Reconozco, de todas maneras, que mi fe, que a veces parece ciega y emocional, fruto de mi voluntad más que de un análisis frío de lo real, puede terminar siendo una mera ilusión, un espejismo que me ayuda a sobrellevar cada día con algún sabor de alegría y sanidad.
No dudo de que ese empecinamiento en hallar lo positivo en las peores circunstancias puede que se origine en circunstancias personales, como una infancia en que mis padres me brindaron un amor incondicional. Tuve la suerte de renovar esa confianza en los otros seres humanos por medio de tantos amigos y compañeros y sobre todo por la lealtad de Angélica y la familia maravillosa que tenemos, una convicción que se confirmó durante los mil días de Allende, cuando vi cómo mis compatriotas más olvidados y menospreciados iniciaron transformaciones épicas, probando que la injusticia y la desigualdad no son condiciones eternas, que podemos cambiar nuestro destino.
A veces pienso, sin embargo, que una mirada más descarnada (mi mujer diría más realista) sobre nuestra desolación actual podría ser lo que precisamos para despertar de la pesadilla y amenazas que nos acechan, es decir, hacer el aprendizaje de lo mucho que sigue fallando en vez de seguir entregando la consolación de una esperanza que no merecemos.
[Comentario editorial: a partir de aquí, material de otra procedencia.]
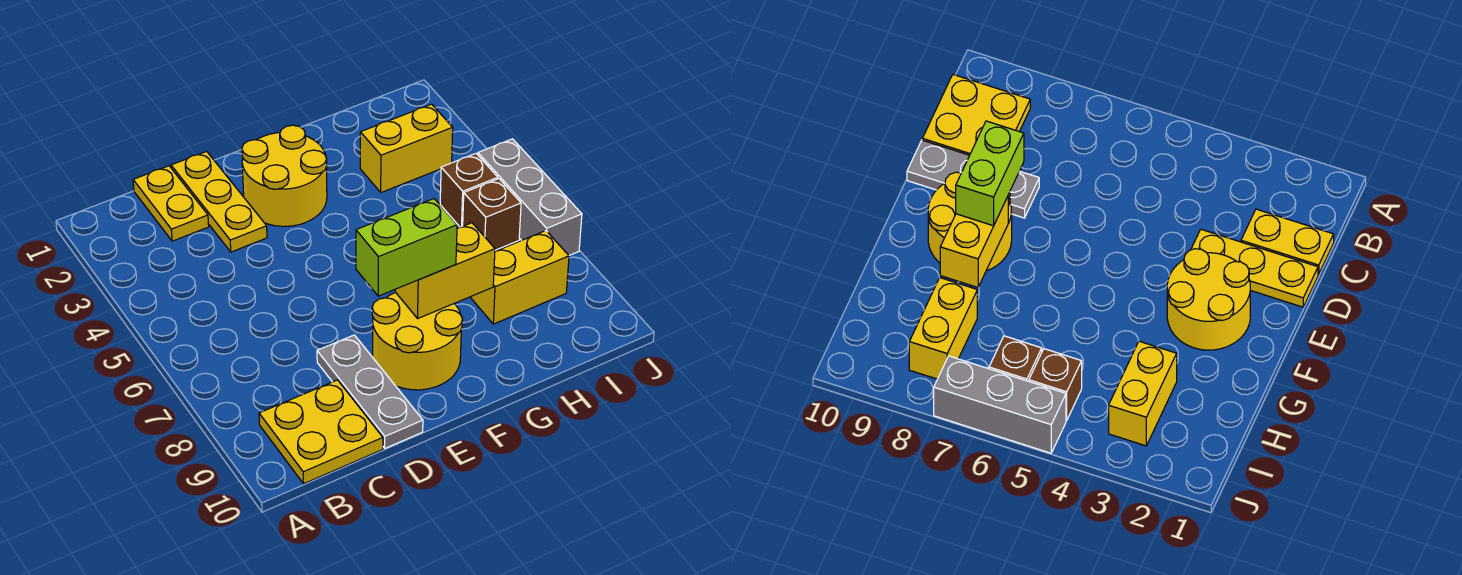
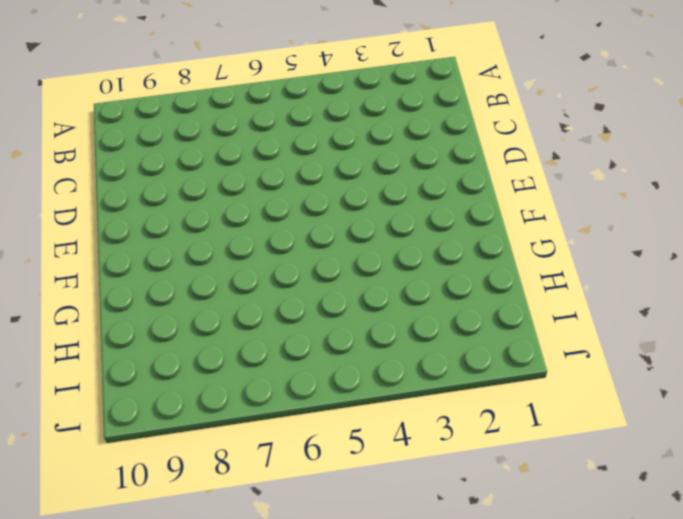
none -> yellow 2x2 plate [259,380,383,484]
none -> yellow 1x2 plate [133,166,209,241]
none -> yellow 1x3 plate [171,151,267,252]

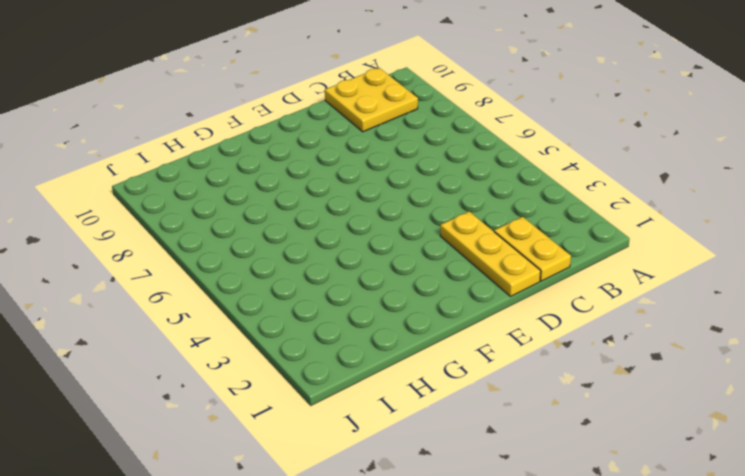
none -> grey 1x3 plate [317,335,423,448]
none -> yellow 2x2 round brick [242,125,327,226]
none -> yellow 2x2 round brick [372,293,463,390]

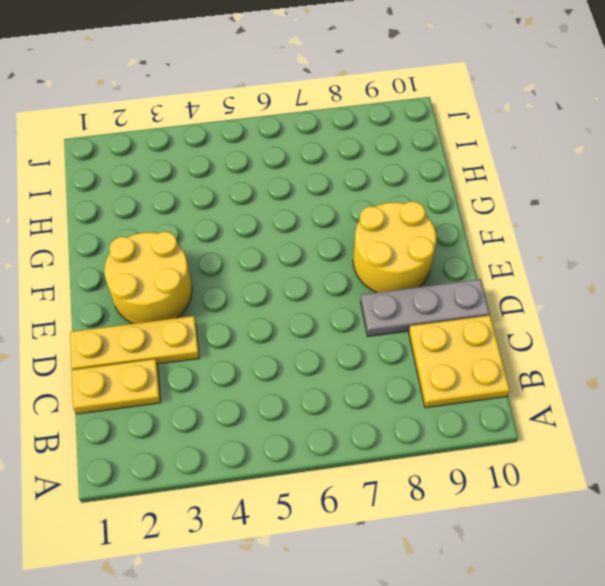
none -> yellow 1x2 brick [360,104,453,193]
none -> yellow 1x2 brick [471,231,569,324]
none -> brown 1x1 brick [440,154,498,227]

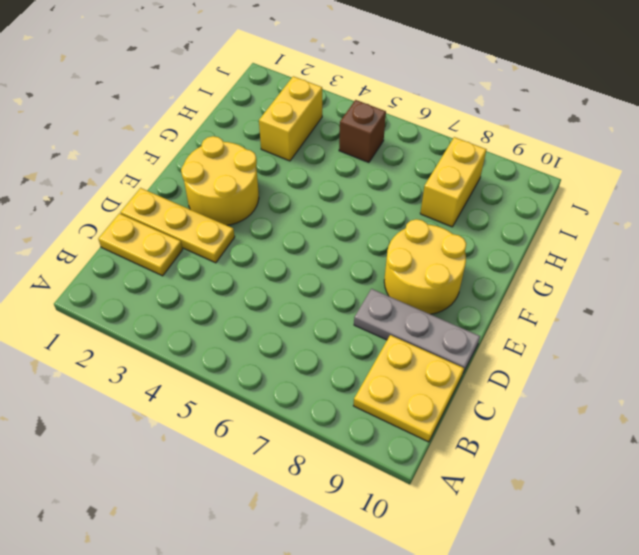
none -> brown 1x1 brick [463,179,521,250]
none -> grey 1x3 brick [478,139,582,255]
none -> yellow 1x2 brick [395,223,495,318]

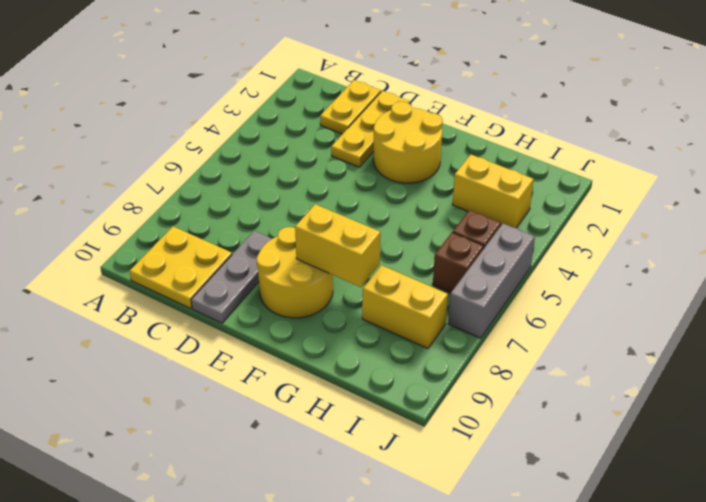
none -> lime 1x2 brick [356,199,457,296]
La visión que plasmo en mis escritos no está exenta de dudas, tonos oscuros, ambigüedades. De hecho, creo que la ambigüedad es una de las armas estéticas más potentes y necesarias en una sociedad global que busca y abraza soluciones simplistas, sentimentales y formulísticas, una situación comunicacional reductiva que ha empeorado con el imperio de los medios sociales. Así que mi optimismo no es algo dado. Tengo que luchar cada vez que me levanto de la cama en las mañanas para seguir creyendo que la especie logrará superar este momento tan peligroso.